## start TEXT BLOCK

Egan covered the Russo-Japanese War and the Russian Revolution for Leslie’s Weekly and World War I and its aftermath for the Saturday Evening Post. She died in New York in 1925, at age 45, from pneumonia.

In 1915 Egan made headlines all over the world when she survived a deadly submarine attack on the British passenger ship Barulos. She wrote about the experience for the Saturday Evening Post, from which this account is excerpted.

I was leaving Greece.

The war I had run from in Serbia, in Bulgaria, and in Turkey snarled at my heels in Athens. Greece was mobilizing; everything was in the utmost confusion, and I knew I must get away, my objective then being my own homeland, where there was no war.

Sailings of the Italian ships to Brindisi had not been suspended; but in that direction the greatest danger lay. There were rumors of Austrian submarines, and one was made to believe that to the westward they were as thick as fishes in an aquarium. Very well; I would go down to Egypt, and from Egypt I would go to Malta, from Malta to Palermo, and thence across to Naples. There was a promise of British and Italian convoy on this route, and the sensible idea is always to seek the safest possible avenue.

## end TEXT BLOCK
## start SUPPLIED ENTRIES

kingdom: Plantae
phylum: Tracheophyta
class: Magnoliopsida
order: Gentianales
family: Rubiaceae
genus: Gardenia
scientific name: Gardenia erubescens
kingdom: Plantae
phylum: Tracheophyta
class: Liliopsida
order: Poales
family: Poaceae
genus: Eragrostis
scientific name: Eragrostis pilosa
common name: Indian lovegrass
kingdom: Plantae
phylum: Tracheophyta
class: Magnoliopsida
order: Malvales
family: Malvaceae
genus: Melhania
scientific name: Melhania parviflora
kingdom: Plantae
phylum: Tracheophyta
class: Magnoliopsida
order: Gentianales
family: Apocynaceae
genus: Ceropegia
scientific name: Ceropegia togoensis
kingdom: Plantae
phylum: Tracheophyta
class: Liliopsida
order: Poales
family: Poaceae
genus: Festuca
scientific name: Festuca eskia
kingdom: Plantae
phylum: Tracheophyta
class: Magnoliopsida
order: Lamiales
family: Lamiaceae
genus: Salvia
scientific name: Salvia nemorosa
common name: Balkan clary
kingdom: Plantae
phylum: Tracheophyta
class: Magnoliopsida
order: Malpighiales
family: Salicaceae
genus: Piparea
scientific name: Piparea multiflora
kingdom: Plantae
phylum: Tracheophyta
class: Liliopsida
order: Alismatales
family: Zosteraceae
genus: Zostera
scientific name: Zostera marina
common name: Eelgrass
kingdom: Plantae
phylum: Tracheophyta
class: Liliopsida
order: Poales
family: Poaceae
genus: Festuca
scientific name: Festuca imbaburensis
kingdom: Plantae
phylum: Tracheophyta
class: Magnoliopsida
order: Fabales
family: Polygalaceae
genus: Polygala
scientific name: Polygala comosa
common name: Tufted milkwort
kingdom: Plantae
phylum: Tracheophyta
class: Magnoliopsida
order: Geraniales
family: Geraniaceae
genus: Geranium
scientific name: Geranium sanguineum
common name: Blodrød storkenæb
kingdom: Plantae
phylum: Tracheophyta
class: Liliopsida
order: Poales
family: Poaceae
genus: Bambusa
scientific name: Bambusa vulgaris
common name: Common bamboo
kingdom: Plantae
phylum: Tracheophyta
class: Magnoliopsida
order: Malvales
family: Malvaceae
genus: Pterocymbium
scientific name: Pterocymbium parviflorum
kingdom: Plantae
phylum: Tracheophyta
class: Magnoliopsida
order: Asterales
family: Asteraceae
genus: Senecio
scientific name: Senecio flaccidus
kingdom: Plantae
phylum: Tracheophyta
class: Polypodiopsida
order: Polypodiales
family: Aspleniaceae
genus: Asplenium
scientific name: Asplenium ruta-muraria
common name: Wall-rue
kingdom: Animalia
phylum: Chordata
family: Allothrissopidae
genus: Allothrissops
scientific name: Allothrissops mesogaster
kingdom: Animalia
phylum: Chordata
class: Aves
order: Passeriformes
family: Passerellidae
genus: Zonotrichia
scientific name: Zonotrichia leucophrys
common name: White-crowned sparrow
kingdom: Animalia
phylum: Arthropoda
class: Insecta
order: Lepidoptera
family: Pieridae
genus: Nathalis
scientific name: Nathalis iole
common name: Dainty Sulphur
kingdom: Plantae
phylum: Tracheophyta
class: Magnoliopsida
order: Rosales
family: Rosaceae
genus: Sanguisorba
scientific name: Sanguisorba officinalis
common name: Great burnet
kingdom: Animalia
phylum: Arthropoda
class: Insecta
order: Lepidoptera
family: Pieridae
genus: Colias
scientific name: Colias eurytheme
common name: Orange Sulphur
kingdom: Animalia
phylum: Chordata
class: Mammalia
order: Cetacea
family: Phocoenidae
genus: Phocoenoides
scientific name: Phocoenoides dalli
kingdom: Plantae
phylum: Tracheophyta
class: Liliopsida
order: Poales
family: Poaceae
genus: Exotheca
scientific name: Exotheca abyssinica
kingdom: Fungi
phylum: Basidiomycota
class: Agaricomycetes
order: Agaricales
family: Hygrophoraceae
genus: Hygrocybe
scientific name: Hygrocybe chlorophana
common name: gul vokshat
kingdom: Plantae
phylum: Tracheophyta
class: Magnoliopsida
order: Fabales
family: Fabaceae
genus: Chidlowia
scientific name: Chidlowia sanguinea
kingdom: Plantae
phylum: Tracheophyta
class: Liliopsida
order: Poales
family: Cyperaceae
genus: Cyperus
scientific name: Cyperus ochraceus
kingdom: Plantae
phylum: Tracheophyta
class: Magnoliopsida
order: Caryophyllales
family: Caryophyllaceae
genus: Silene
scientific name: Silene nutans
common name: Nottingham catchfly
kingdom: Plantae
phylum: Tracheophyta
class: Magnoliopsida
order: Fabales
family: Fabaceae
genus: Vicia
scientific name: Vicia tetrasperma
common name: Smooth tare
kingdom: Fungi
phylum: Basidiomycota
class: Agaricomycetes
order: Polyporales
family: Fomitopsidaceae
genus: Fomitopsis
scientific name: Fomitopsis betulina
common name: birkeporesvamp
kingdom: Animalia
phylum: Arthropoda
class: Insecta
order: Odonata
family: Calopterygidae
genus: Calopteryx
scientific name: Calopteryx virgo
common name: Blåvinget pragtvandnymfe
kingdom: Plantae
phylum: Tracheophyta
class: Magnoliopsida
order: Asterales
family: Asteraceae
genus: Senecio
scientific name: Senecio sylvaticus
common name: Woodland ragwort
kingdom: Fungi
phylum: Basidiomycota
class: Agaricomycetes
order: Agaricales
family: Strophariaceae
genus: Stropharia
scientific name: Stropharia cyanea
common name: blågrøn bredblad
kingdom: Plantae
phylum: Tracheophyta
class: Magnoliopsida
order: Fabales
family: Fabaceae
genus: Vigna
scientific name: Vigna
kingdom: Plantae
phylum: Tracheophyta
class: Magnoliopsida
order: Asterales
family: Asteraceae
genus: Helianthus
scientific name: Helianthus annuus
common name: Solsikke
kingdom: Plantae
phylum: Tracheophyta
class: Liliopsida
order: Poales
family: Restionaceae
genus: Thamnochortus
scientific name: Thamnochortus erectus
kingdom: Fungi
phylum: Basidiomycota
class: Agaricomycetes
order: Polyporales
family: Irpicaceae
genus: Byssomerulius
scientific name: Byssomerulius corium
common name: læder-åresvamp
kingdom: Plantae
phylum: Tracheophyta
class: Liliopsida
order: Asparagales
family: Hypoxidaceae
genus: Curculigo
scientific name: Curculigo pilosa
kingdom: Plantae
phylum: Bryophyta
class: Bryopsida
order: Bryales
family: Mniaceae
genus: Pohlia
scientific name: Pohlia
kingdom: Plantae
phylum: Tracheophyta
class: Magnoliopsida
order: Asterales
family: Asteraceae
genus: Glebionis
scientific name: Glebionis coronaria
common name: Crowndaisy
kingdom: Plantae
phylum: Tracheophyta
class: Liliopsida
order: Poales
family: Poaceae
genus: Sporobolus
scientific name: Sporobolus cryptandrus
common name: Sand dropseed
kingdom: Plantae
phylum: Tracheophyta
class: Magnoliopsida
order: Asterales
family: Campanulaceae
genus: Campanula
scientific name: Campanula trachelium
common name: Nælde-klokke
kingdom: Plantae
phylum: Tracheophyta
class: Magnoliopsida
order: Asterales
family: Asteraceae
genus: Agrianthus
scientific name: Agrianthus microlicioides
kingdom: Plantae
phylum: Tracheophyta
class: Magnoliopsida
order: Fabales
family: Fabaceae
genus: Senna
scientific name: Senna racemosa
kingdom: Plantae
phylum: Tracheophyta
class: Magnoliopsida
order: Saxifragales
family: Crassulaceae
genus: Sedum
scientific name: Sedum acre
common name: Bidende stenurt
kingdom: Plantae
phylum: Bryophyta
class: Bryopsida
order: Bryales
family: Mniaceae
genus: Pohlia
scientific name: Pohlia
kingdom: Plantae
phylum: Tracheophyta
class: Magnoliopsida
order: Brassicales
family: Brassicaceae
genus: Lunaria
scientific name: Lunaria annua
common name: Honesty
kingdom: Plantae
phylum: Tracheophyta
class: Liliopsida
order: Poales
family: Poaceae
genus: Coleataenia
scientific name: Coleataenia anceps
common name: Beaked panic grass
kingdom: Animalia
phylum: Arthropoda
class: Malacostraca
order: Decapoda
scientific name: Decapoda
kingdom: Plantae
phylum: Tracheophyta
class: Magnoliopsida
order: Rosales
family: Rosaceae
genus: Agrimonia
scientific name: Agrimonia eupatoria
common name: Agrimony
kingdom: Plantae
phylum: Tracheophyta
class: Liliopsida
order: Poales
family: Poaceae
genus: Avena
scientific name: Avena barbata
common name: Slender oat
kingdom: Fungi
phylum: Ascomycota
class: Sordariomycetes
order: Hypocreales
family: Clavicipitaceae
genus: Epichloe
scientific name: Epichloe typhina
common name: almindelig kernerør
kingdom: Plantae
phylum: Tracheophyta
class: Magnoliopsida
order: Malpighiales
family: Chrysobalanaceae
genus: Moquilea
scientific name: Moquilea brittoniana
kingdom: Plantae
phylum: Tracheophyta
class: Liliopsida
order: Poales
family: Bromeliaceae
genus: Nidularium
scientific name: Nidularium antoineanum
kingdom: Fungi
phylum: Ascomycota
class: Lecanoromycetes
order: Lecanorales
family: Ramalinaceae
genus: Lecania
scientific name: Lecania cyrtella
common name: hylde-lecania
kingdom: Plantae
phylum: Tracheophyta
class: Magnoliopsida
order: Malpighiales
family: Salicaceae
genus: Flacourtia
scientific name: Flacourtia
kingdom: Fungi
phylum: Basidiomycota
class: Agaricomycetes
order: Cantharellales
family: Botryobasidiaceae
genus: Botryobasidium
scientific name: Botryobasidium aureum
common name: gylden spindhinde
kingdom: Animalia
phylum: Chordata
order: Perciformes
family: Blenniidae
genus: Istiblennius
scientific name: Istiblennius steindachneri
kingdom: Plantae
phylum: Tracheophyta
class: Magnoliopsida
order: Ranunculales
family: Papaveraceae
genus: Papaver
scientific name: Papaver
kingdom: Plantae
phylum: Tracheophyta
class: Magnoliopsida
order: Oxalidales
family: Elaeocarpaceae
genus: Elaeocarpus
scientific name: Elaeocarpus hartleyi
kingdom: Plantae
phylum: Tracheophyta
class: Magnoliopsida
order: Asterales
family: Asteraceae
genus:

## end SUPPLIED ENTRIES

● WRITTEN TASK 1
Reproduce the passage about the Barulos attack verbatim, beginning at the words "The war I had" and ending after the words "safest possible avenue.".
● WRITTEN TASK 2
According to the passage about the Barulos attack, for which publication did Egan cover the Russo-Japanese War?

● CORRECT RESULT 1
The war I had run from in Serbia, in Bulgaria, and in Turkey snarled at my heels in Athens. Greece was mobilizing; everything was in the utmost confusion, and I knew I must get away, my objective then being my own homeland, where there was no war.

Sailings of the Italian ships to Brindisi had not been suspended; but in that direction the greatest danger lay. There were rumors of Austrian submarines, and one was made to believe that to the westward they were as thick as fishes in an aquarium. Very well; I would go down to Egypt, and from Egypt I would go to Malta, from Malta to Palermo, and thence across to Naples. There was a promise of British and Italian convoy on this route, and the sensible idea is always to seek the safest possible avenue.

● CORRECT RESULT 2
Leslie's Weekly.